通勤途中の事故は、労災の通勤災害です。しかし、通勤途中の事故でも労災の業務上災害に該当する場合があります。
通勤途中の災害は業務上災害ではない
通勤は労働者の業務に必然的に伴うもので、業務と密接に関連しているといえます。しかし、通勤は、使用者の支配管理下にあるわけではなく、業務遂行性は認められません。
したがって、通勤途中の災害は業務上災害ではありません。ただし、労災保険は、通勤災害として労働者を保護しています。
業務上災害と通勤災害では、業務上災害の方が労働者に有利
労災保険の給付に関しては、業務上災害と通勤災害では、ほぼ違いはありません。労基法との関係では、業務上災害の方が労働者に有利になっています。
詳しくは、以下の業務上災害と通勤災害の違いを参照
通勤途中の災害が業務上災害になる場合がある
通勤途中の災害であっても、業務の性質を有するものは、業務上災害と認定されます。通勤途中の災害が業務上災害と認定されるのは、2つの場合があります。

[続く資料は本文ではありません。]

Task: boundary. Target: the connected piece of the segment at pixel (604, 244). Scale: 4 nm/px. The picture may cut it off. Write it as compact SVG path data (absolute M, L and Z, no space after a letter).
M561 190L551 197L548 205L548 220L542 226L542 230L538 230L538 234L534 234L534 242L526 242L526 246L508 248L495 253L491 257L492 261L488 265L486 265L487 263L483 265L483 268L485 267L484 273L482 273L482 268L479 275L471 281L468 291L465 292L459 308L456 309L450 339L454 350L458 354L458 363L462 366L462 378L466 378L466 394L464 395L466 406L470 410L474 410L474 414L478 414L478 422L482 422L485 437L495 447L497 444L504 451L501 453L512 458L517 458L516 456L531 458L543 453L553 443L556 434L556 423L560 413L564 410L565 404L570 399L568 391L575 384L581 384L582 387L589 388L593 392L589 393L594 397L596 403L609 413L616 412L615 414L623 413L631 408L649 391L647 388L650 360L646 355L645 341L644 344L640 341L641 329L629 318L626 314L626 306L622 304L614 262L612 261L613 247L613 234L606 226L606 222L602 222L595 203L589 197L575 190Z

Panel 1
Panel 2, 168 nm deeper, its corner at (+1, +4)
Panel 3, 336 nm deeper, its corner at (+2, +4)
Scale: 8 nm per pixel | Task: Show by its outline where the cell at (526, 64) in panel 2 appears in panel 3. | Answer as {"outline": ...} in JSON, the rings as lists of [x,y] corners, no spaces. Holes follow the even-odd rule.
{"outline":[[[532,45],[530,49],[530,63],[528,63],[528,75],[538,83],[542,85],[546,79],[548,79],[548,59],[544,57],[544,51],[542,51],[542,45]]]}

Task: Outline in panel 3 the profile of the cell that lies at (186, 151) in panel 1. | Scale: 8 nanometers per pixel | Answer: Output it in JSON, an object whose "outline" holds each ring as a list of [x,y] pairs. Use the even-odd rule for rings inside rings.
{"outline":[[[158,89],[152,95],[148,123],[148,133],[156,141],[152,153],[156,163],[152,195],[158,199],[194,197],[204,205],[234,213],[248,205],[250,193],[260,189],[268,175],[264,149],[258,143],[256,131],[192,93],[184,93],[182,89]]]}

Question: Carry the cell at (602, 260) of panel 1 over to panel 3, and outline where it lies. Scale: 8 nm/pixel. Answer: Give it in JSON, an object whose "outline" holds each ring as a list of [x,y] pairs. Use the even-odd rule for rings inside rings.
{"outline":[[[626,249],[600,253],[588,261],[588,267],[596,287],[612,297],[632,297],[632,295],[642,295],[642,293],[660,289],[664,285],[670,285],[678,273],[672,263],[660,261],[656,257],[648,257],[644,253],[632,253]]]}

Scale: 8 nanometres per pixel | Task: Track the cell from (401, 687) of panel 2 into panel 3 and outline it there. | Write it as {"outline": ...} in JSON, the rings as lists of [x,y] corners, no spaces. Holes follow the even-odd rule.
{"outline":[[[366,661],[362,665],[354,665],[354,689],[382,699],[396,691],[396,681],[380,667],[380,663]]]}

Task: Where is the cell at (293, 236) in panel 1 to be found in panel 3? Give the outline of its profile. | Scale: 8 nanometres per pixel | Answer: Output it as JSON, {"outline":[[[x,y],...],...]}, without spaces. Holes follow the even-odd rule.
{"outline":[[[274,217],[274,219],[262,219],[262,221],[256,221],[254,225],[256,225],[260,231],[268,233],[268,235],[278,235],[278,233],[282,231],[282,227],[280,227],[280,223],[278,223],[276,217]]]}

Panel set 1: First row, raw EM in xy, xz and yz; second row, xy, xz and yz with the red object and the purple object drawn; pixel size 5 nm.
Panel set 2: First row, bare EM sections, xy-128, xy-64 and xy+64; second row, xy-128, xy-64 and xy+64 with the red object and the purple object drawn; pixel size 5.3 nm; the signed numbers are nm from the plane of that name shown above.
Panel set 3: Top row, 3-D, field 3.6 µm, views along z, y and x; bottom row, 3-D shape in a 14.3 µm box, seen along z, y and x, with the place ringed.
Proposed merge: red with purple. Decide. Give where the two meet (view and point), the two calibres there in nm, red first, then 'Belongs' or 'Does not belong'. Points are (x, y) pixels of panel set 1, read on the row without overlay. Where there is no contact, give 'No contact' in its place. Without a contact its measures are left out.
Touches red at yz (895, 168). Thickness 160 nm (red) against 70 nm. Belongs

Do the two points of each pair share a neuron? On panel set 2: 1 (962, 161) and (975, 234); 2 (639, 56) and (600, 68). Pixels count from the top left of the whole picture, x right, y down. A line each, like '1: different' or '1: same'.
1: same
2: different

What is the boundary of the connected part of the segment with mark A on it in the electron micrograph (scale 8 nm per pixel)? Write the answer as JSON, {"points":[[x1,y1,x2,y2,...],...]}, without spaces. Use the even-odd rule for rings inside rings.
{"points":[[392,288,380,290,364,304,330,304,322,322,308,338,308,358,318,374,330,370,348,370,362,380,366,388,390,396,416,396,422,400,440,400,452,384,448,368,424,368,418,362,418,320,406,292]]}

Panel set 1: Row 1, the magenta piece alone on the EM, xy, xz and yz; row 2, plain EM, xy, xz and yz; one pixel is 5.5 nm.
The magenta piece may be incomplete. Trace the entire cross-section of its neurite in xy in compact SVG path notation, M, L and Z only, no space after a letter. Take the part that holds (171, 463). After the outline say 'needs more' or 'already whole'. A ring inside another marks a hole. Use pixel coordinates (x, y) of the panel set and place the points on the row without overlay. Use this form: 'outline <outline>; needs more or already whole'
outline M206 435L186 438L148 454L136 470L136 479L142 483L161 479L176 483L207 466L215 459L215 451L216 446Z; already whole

①事業主が専用の交通機関を労働者の通勤の用に供している場合
交通機関の利用に起因する災害は、業務上災害と認定されます。交通機関の構造上、機能上、管理上、運行上の欠陥に起因するものが該当します。
専用の交通機関とは、労働者のための専用の交通機関であるという趣旨です。事業主が所有している必要はなく、第三者に運行を委託している場合も含まれます。
②出勤途中または退勤途中で用務を行う場合
この場合に、業務遂行性があるかどうかは、次の観点から判断されます。
業務遂行性の判断
(1)事業主の命令があったかどうか
業務命令がない場合、労働者の職務上当然に行うことが予想させる用務であったか?